Mardi 2 mai 1995

 

Sojac
Chez Nénesse

 

Crispé de froid alors qu’il fait beau comme jamais, crispé de froid mais pas que, crispé tout court sur un état que je n’arrive pas à dépasser et qui a l’air d’induire et de participer d’un long silence, d’une population entière consternée. Quelqu’un s’approche tout doux, quelqu’un est douceur, ses sourires percent une croûte sèche derrière laquelle il n’y a rien. J’existe deux heures par jour dans une légère ivresse alcoolique qui me laisse m’ébattre et m’étirer. Je feins d’exister au casque – Robert Wyatt est mon veau d’or depuis lurette, je finis quasi tous mes jours avec sa voix qui me coule dans la nuque. A ce point ce n’est plus une BO, c’est une intimystique appliquée. Mais Robert Wyatt ne me parle plus de personne. Je suis fatigué, j’ai froid, je bivouaque et je sais déjà que je suis dans une impasse. J’en arrive limite à me dire, mais alors là faut vraiment que j’arrête de boire, que je suis peut-être déjà allé au bout de tout, et ne me reste plus qu’à revenir de seulement moi, parce que moi ce n’était que ça.  C’est sommaire l’alcool, en fait.

Cependant j’ai commencé » à déballer mes cartons, tombé ce dimanche dans les premières maquettes et les tombereaux d’ektas de «l’œuvre» peinte, dix ans pour cette bulle de savon, et l’impression de durer dans l’asthme qui l’enfla, et d’espérer encore quelque chose de l’effet de serre. Ca m’a glacé. La peur de manquer, que le sol se dérobe au pas de trop, au pas de coté, le vertige face au vide en haut, la menace du miroir sans tain si naguère je ne m’étais permis, en lieu et place, que de m’asseoir dans le noir pour me froisser la tignasse à deux mains, je me suis trouvé malade jusqu’à la méchanceté contre soi : l’ennui. Et une vie une œuvre ça m’a paru laisser peu de geste et moins d’élan encore au non-pathologique.

Ca m’a glacé.

Cependant Mao veut m’emmener à Berlin, quatre jours à pêcher, peut-être des perles de culture, peut-être de manière plus intransitive, de toute façon à éprouver autant le sas de la peau à la chair que la madérisation du besoin en désirs. Cependant Mouche m’a demandé un texte pour le catalogue de son expo à venir, qui ne dirait rien de sa peinture, mais me laisserait la place du mort embarqué dans notre penchant commun pour les copeaux, les cicatrices, les écorchures et les carottages. Percer ou rechampir, mes potos me dénient le droit à l’opacité. Ca m’a glacé.

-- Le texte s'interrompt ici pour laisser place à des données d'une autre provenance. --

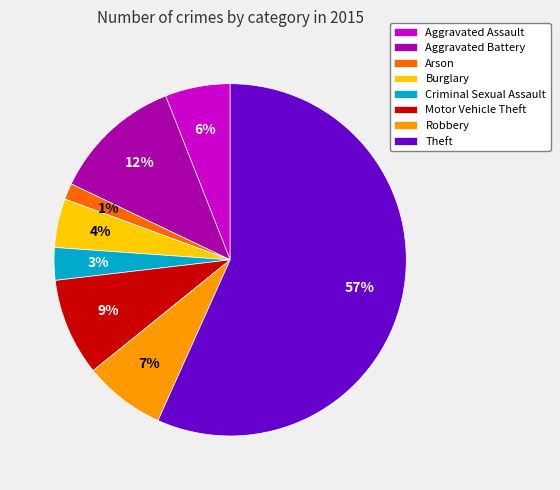

What is the ratio of the value at Theft to the value at Aggravated Assault?

9.5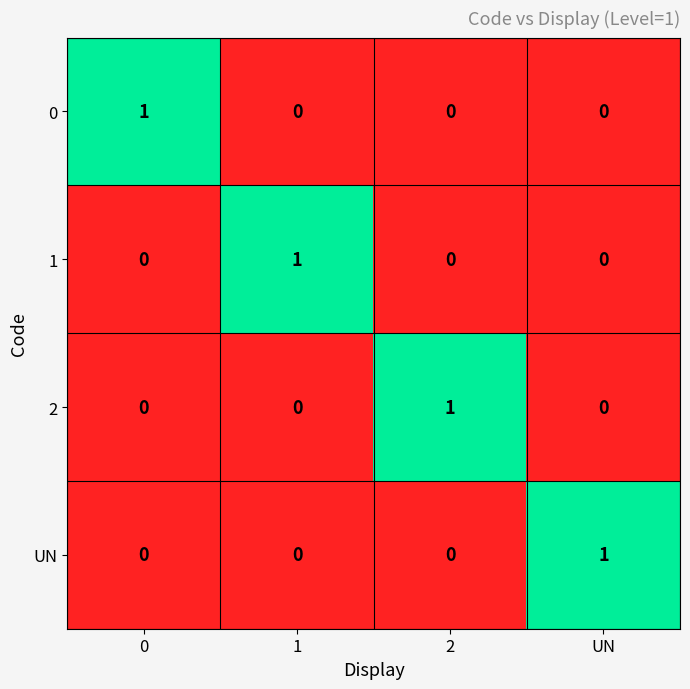

Count the 0 values in the range 0 to 1.

4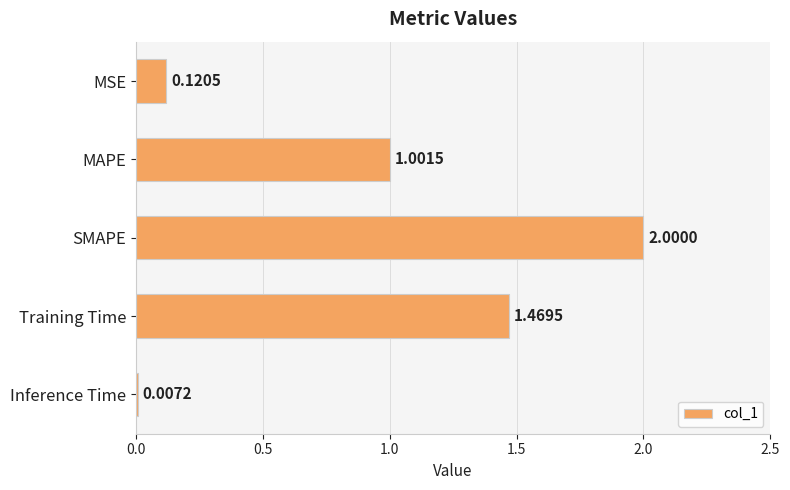

Which label corresponds to the largest value in the chart?

SMAPE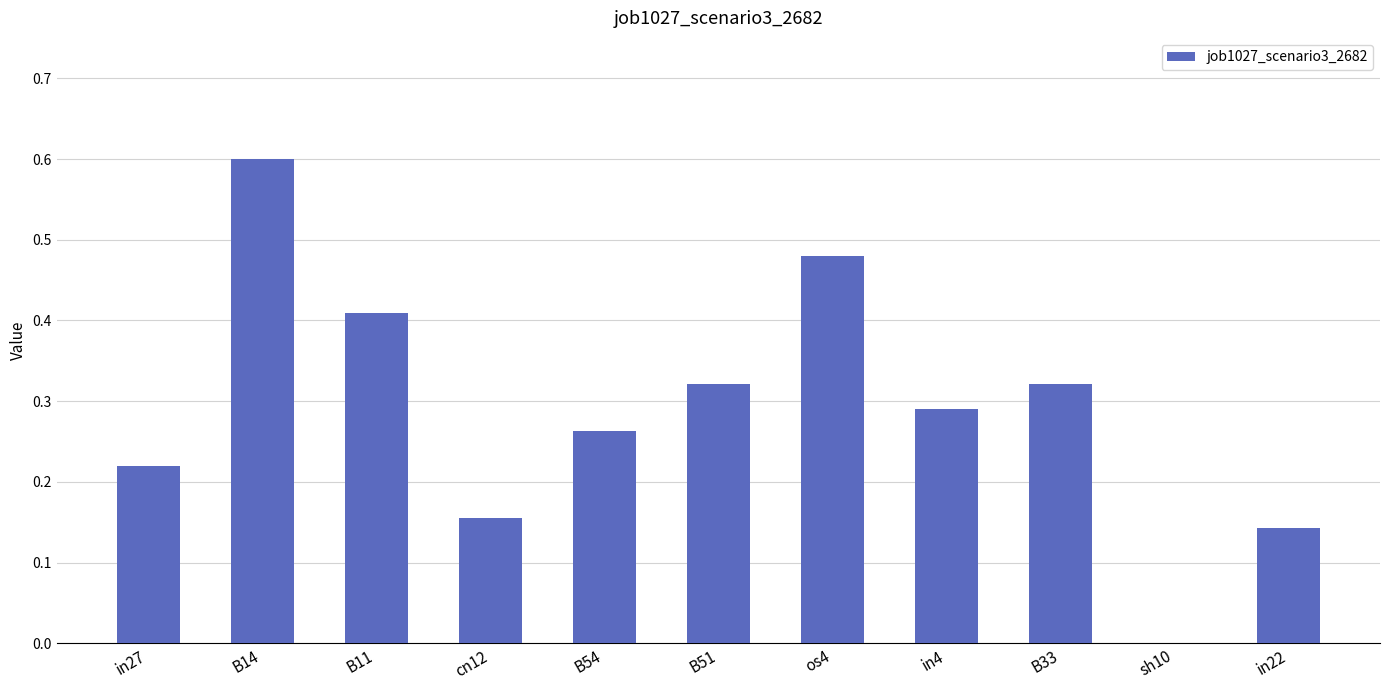

What is the sum of the values at B54 and in4?

0.6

J’ai relu aussi une mini ramette de mes textes et me demande comment j’ai pu croire que ça, ça peut faire des chansons. Pop au surcroît. La tringle de l’alexandrin fait tenir un voile pour faire aller de traviole la roue obsessionnelle, une espèce de fausse monnaie, pas sonnante – juste trébuchante. Faudrait que j’écoute un peu mieux la musique que les mots sont censés outrer, au lieu de les écrabouiller les uns dans l’autre. Quelque chose comme ce que dit Léopardi : « sortir la poésie de la détermination du langage, pour l’élever à l’indétermination de la musique ». Bref j’ai encore du taff pour être le Mike Brandt de ma génération.

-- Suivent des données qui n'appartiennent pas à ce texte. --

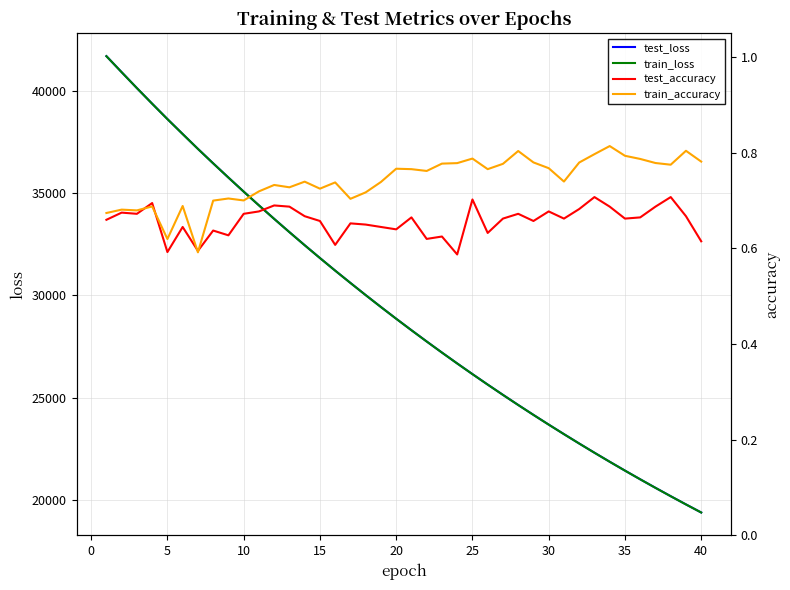

At how many categories does at least one series exceed 3666?

40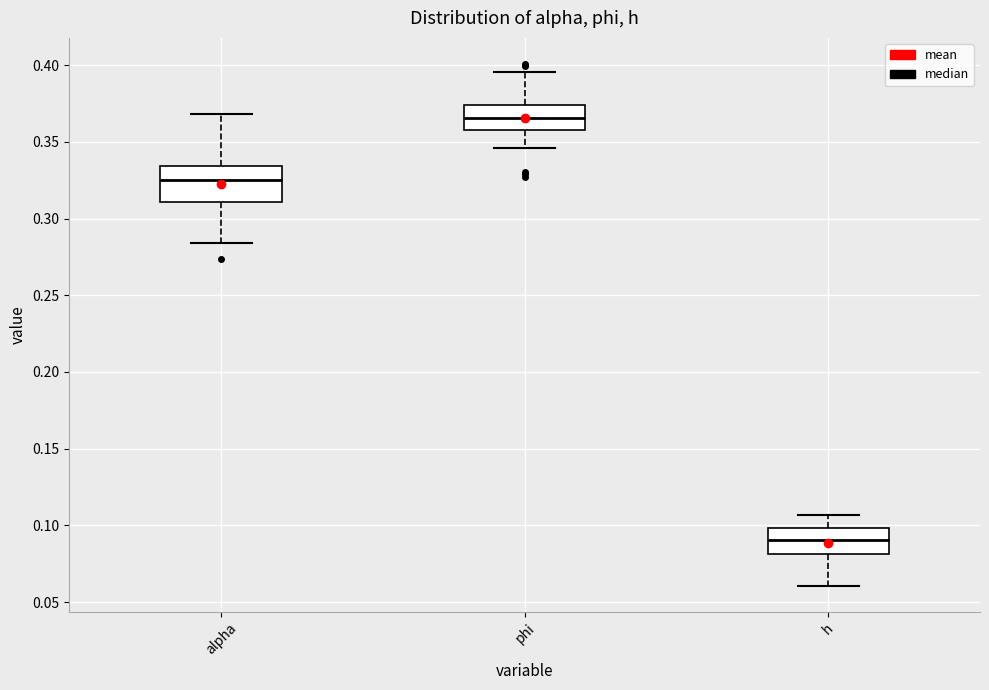

Reading left to right, transcribe this box plot: for each box, give where its median line is, the range the box spans, and where its two whiskers end, as read against the y-axis. The values are not printed on the chart, so give them approximately, as read against the axis.

alpha: median 0.325, box 0.310 to 0.335, whiskers 0.285 to 0.370
phi: median 0.365, box 0.360 to 0.375, whiskers 0.345 to 0.395
h: median 0.090, box 0.080 to 0.100, whiskers 0.060 to 0.105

Ce soir chez Nénesse, je me suis installé en terrasse, à distance raisonnable de mon amoureuse éperdue (en ayant soin de m’assurer de l’opacité d’un platane entre nous) à qui j’ai tout de même fait signe que ouais ouais à demain tu penses. Et puis j’ai attendu Godot jusqu’à la nuit : Zaï zaï zaï zaï !

De toute façon je m’en fous, il y aura des jours où il fera jour.